Основание Университета Сейко в Киото — символ самого важного поворота в истории нашей миросистемы: необычайного количественного роста университетских структур в 1950-х и 1960-х гг.2. В определенном смысле этот период был кульминацией обещанного Просвещением прогресса через образование. Само по себе это было чудесной вещью, и мы празднуем ее сегодня. Но, как и с другими чудесными вещами, и у этой были свои, осложнения и свои издержки. Одно из осложнений состояло в том, что расширение высшего образования произвело большое количество выпускников, которые настаивали на предоставлении рабочих мест и доходах, соизмеримых с их статусом, и появились некоторые проблемы с удовлетворением этого требования, по крайней мере с необходимой скоростью и в необходимых объемах. Издержки состояли в социальных затратах на обеспечение этого расширяющегося высшего образования, что было лишь частью затрат на обеспечение в целом благосостояния для значительно выросших численно средних слоев миро-системы. Этим растущим расходам на социальное благосостояние предстояло лечь тяжким бременем на государственную казну, и сегодня, в 1993 г., мы повсюду в мире обсуждаем бюджетный кризис государств.
Это приводит нас ко второму юбилею — годовщине всемирной революции 1968 г. Эта всемирная революция в большинстве стран (но не во всех) началась в университетах. Одной из проблем, послуживших растопкой для огня, без сомнения, было внезапное беспокойство этих будущих выпускников о перспективах получения работы. Но, разумеется, этот узко эгоистический фактор не был главным центром революционного взрыва. Скорее это был лишь дополнительный симптом ключевой проблемы, связанной с реальным содержанием всей системы обещаний, содержащихся в просвещенческом сценарии прогресса, — обещаний, которые, на поверхностный взгляд, казалось, были выполнены в период после 1945 г.
А это приводит нас к третьей годовщине — нападения на ПерлХарбор. Именно это нападение вовлекло США во Вторую мировую войну в качестве формального участника. Однако на самом деле это не была война в основном между Германией и США. Япония, если вы простите, что я говорю так, была второразрядным игроком в этой глобальной драме, и ее нападение было незначительным вмешательством в давно шедшую борьбу. Война была прежде всего войной между Германией и США, и по сути дела была войной, не прекращавшейся с 1914 г. Это была «тридцатилетняя война» между двумя основными претендентами на наследие Великобритании как державы-гегемона миросистемы. Как мы знаем, США предстояло победить в Этой войне и стать гегемоном, и с тех пор сидеть во главе стола при этом внешнем триумфе идей Просвещения.

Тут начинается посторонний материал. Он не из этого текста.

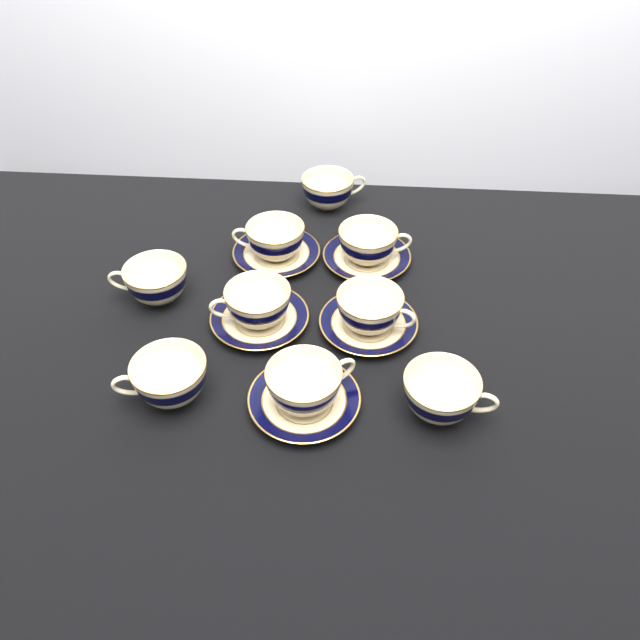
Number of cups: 9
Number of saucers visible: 5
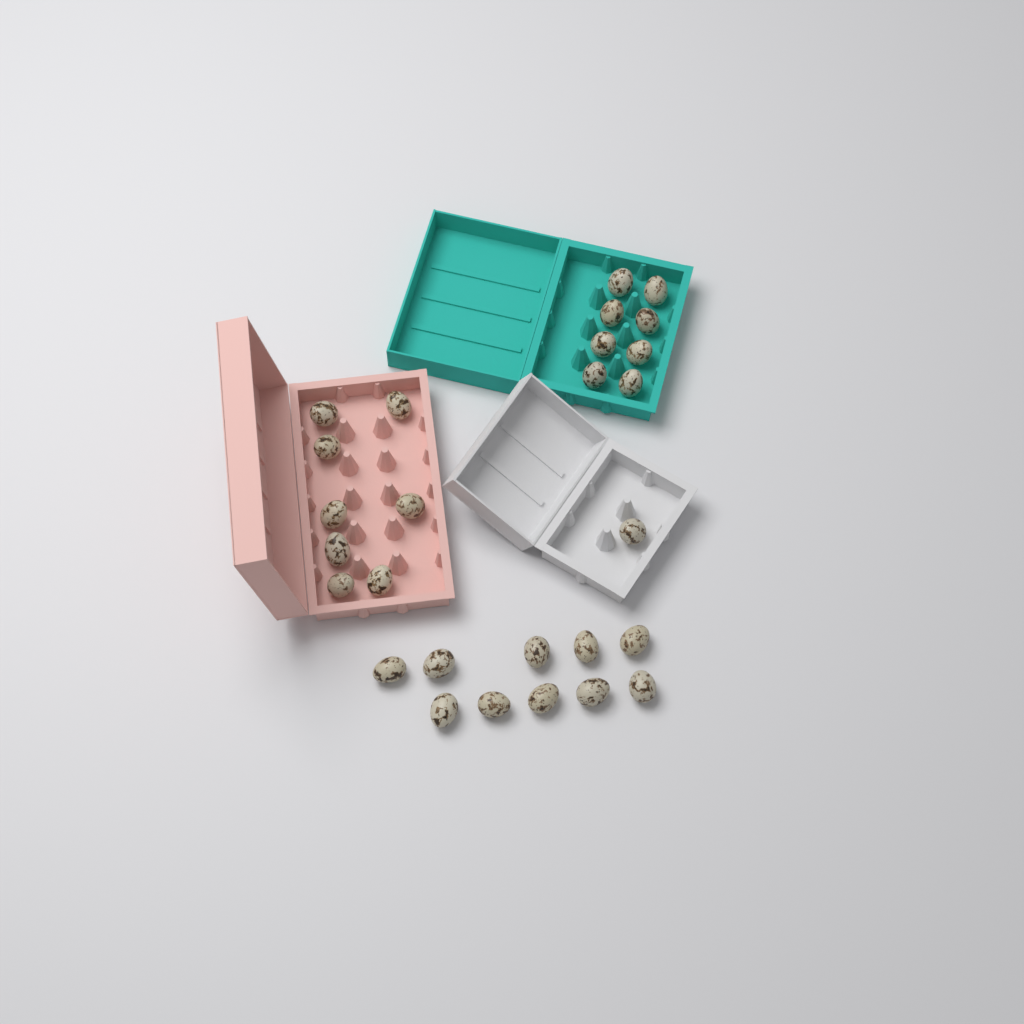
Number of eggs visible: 27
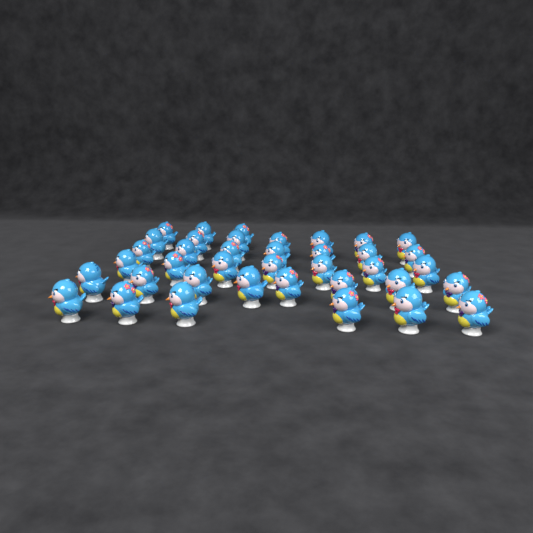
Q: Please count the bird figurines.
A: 38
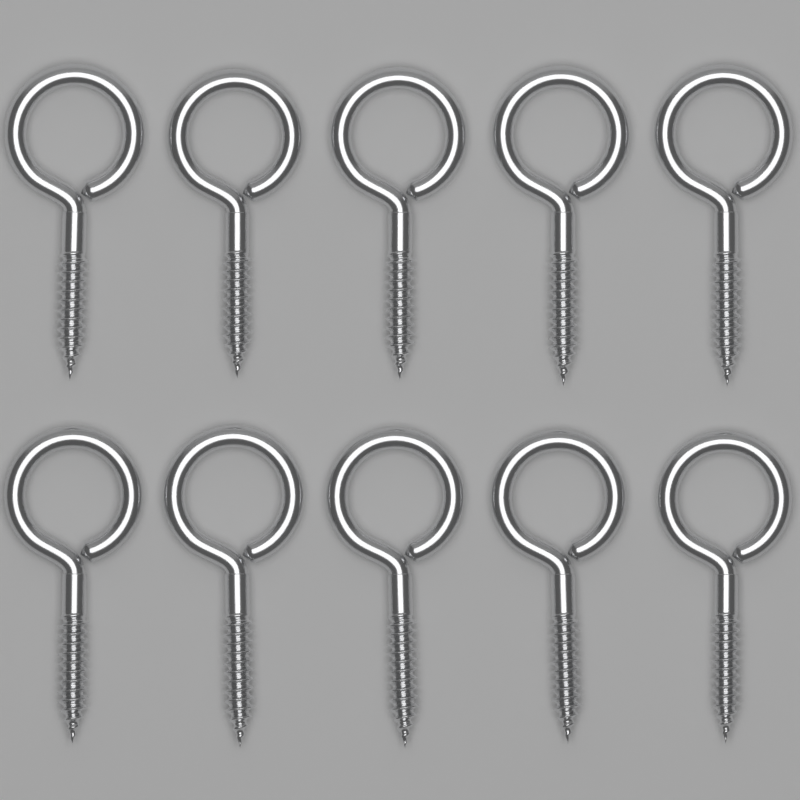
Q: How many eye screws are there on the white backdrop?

Исходя из всего сказанного, я организую свое выступление на основе этой системы тем, которые мы по сути отмечаем как юбилеи. Сначала я обсужу эпоху надежд и борьбы за идеалы Просвещения, 1789-1945 гг. Затем я постараюсь проанализировать эпоху осуществления, однако лишь ложного осуществления, надежд Просвещения, 1945-1989 гг. В-третьих, я перейду к нашей современной эпохе, «черному периоду», который начался в 1989 г. и продлится по крайней мере полвека. Наконец, я поговорю о выборах, стоящих перед нами — сейчас и в ближайшем будущем.
Функции либерализма
Первым великим выражением Просвещения во всей его неоднозначности была, конечно, Французская революция. Само обсуждение, чем была Французская революция, стало одной из великих двусмысленностей нашей эпохи. Празднование ее двухсотлетия во Франции в 1989 г. стало поводом для серьезных попыток предложить новую интерпретацию этого великого события в замену господствовавшей долгое время «социальной интерпретации», ныне оценивающейся как «вышедшая из моды»3.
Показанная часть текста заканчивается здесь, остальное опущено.